Source extract:
--- --- ---

The Hits to Sports Keep Coming

Greg Arias

Sports in this nation are in a precarious position. Major League Baseball restarted last week as the NBA, NHL, NFL, and colleges all are either in training for or working on planning their coming seasons. 

None of that might matter soon if the hits keep coming at the rate we've seen over the last four days. 

Last Friday, it was announced that the entire Michigan State Spartans football team would begin a 14-day quarantine period following the most recent round of tests found one staff member positive with COVID-19. 

Fast forward to Monday when it was learned that as many as 14 members of the Miami Marlins baseball team tested positive for the virus.  The positive test results forced the team and MLB to postpone at least two games and possibly more as medical staff and the league work to decide what's next and how to handle such a widespread outbreak for one team.  

This has been the fear all along, that when together as a team, living in hotels and traveling in planes and busses that a large portion of players could become sick, forcing the entire squad to miss time or to have to cancel games. 

Sports are an essential part of the fabric of our nation, and we want them back. Heck, we want our lives again, but can sports find a way to get passed these type issues and endure through their seasons?

That's the million-dollar question commissioners, and officials of the various sports are wrestling with today in the aftermath of these developments.

Is it even possible to pull off a season under these circumstances?

Many people think it is, but exactly how to deal with an enemy you can't see, hear, or know is there until it's too late is a challenge that most of us have never dealt with before. 

We, as a nation, are divided on the issue of masks and many other subjects. None of that matters to those calling the shots in sports thought because they aren't looking to the public at large for advice.     

Most of us don't know the answers, and many among us are simply confused by it all and want one clear voice rather than the continual cycle of doing this, do that, then reverse the process later. 

Sports need the same thing too, but I'm afraid we aren't near getting that at this point.

--- --- ---

Page images and extracted text:
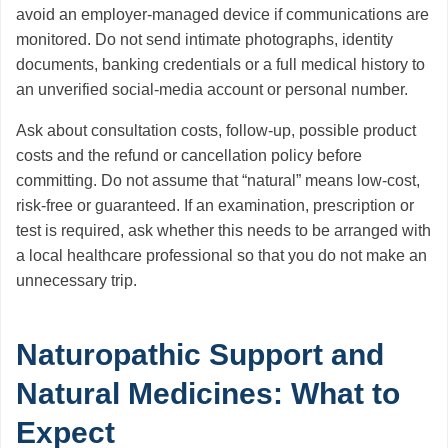
avoid an employer-managed device if communications are
monitored. Do not send intimate photographs, identity
documents, banking credentials or a full medical history to
an unverified social-media account or personal number.
Ask about consultation costs, follow-up, possible product
costs and the refund or cancellation policy before
committing. Do not assume that “natural” means low-cost,
risk-free or guaranteed. If an examination, prescription or
test is required, ask whether this needs to be arranged with
a local healthcare professional so that you do not make an
unnecessary trip.
Naturopathic Support and
Natural Medicines: What to
Expect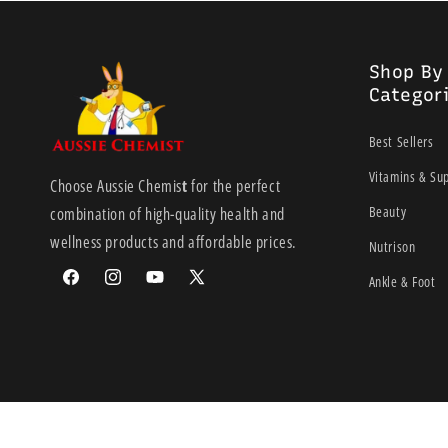
Shop By
Categor
Best Sellers
Vitamins & Su
Choose Aussie Chemis
t
for the perfect
Beauty
combination of high-quality health and
wellness products and affordable prices.
Nutrison
Ankle & Foot
Facebook
Instagram
YouTube
X
(Twitter)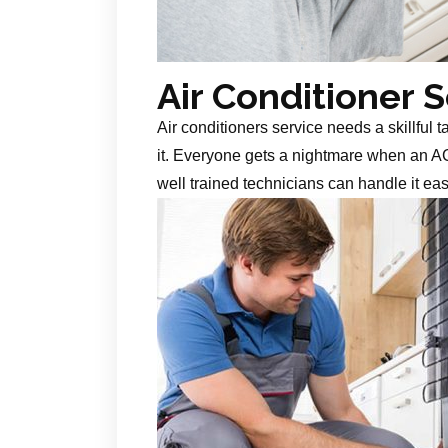
Air Conditioner 
Air conditioners service needs a skillful 
it. Everyone gets a nightmare when an AC
well trained technicians can handle it ea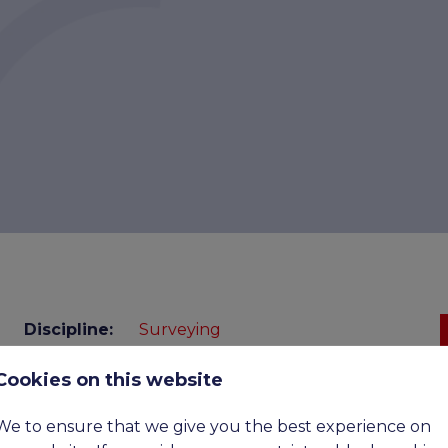
Discipline:
Surveying
Cookies on this website
Benefits:
£52,500 - £70,500 Basic, Upto
£110,00 OTE
We to ensure that we give you the best experience on
Expiry
07-09-2026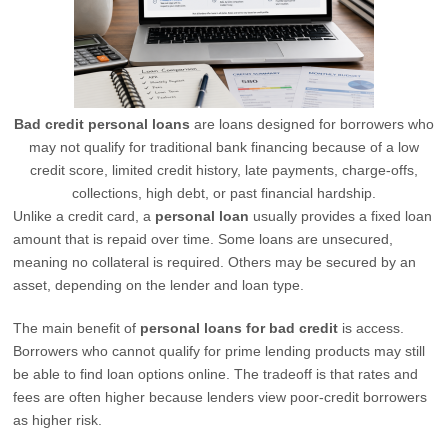
Bad credit personal loans
are loans designed for borrowers who
may not qualify for traditional bank financing because of a low
credit score, limited credit history, late payments, charge-offs,
collections, high debt, or past financial hardship.
Unlike a credit card, a
personal loan
usually provides a fixed loan
amount that is repaid over time. Some loans are unsecured,
meaning no collateral is required. Others may be secured by an
asset, depending on the lender and loan type.
The main benefit of
personal loans for bad credit
is access.
Borrowers who cannot qualify for prime lending products may still
be able to find loan options online. The tradeoff is that rates and
fees are often higher because lenders view poor-credit borrowers
as higher risk.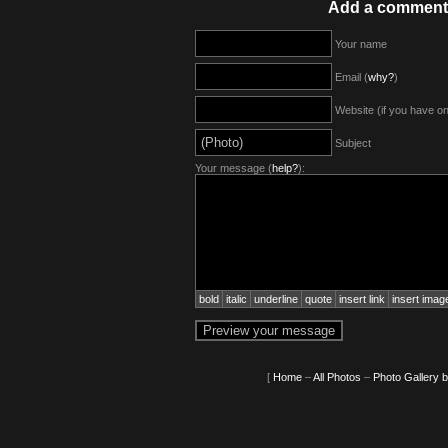
Add a comment
Your name
Email (
why?
)
Website (if you have o
Subject
Your message (
help?
):
bold
italic
underline
quote
insert link
insert imag
[
Home
–
All Photos
–
Photo Gallery 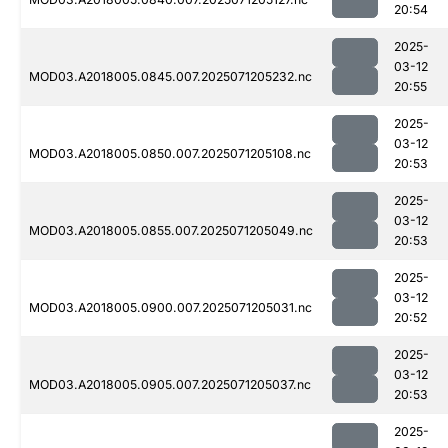
20:54
2025-
03-12
MOD03.A2018005.0845.007.2025071205232.nc
20:55
2025-
03-12
MOD03.A2018005.0850.007.2025071205108.nc
20:53
2025-
03-12
MOD03.A2018005.0855.007.2025071205049.nc
20:53
2025-
03-12
MOD03.A2018005.0900.007.2025071205031.nc
20:52
2025-
03-12
MOD03.A2018005.0905.007.2025071205037.nc
20:53
2025-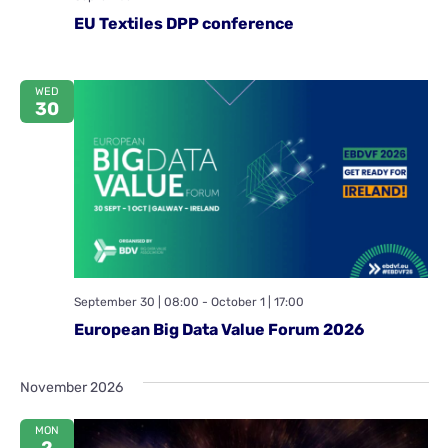
EU Textiles DPP conference
WED
30
September 30 | 08:00
-
October 1 | 17:00
European Big Data Value Forum 2026
November 2026
MON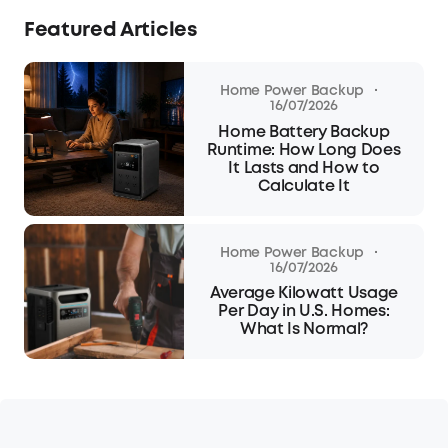
Featured Articles
·
Home Power Backup
16/07/2026
Home Battery Backup
Runtime: How Long Does
It Lasts and How to
Calculate It
·
Home Power Backup
16/07/2026
Average Kilowatt Usage
Per Day in U.S. Homes:
What Is Normal?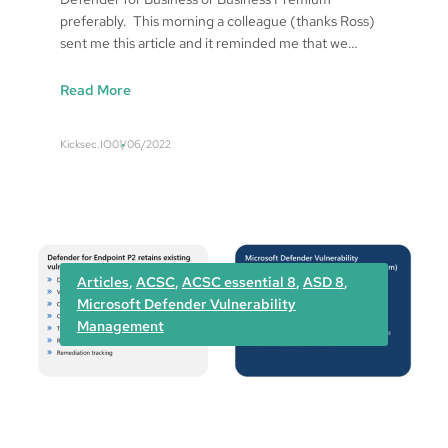
n
preferably. This morning a colleague (thanks Ross)
r
sent me this article and it reminded me that we…
e
s
:
Read More
p
T
o
h
n
Kicksec.IO
01/06/2022
e
s
N
e
o
.
1
w
Articles
, 
ACSC
, 
ACSC essential 8
, 
ASD 8
, 
a
Microsoft Defender Vulnerability
y
Management
t
o
p
r
o
t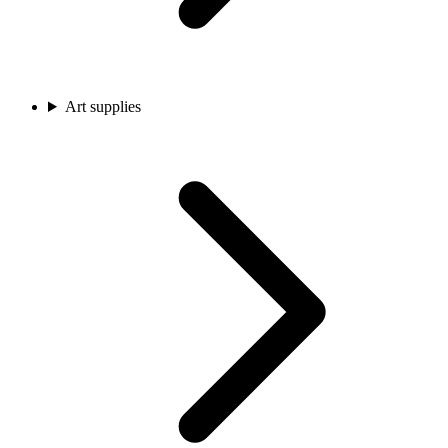
Art supplies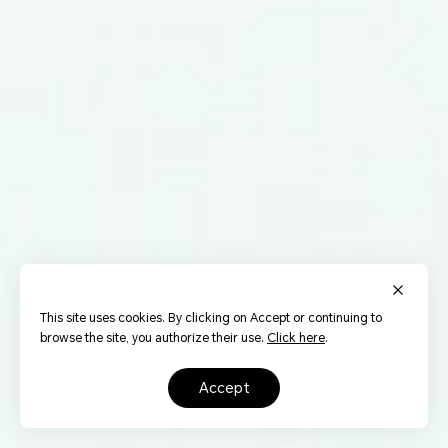
This site uses cookies. By clicking on Accept or continuing to
browse the site, you authorize their use.
Click here
.
accept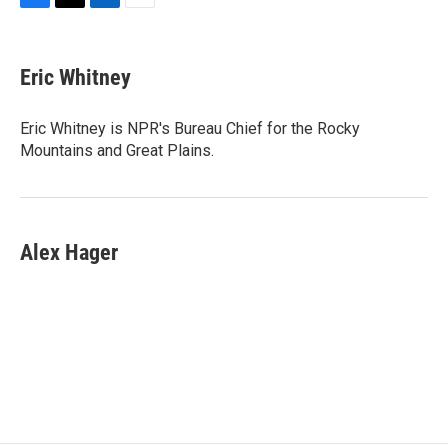
F
T
L
E
a
w
i
m
c
i
n
a
e
t
k
i
Eric Whitney
b
t
e
l
o
e
d
o
r
I
Eric Whitney is NPR's Bureau Chief for the Rocky
k
n
Mountains and Great Plains.
Alex Hager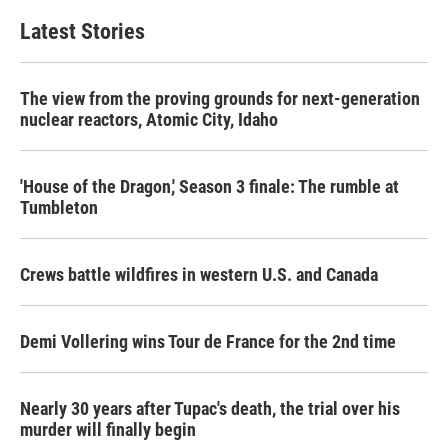
e
t
k
i
b
t
e
l
Latest Stories
o
e
d
o
r
I
k
n
The view from the proving grounds for next-generation
nuclear reactors, Atomic City, Idaho
'House of the Dragon,' Season 3 finale: The rumble at
Tumbleton
Crews battle wildfires in western U.S. and Canada
Demi Vollering wins Tour de France for the 2nd time
Nearly 30 years after Tupac's death, the trial over his
murder will finally begin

--- --- ---

Work to be completed: According to the article about setbacks to sports, how many members of the Miami Marlins baseball team tested positive for the virus?

Reply to the task: As many as 14 members of the team tested positive.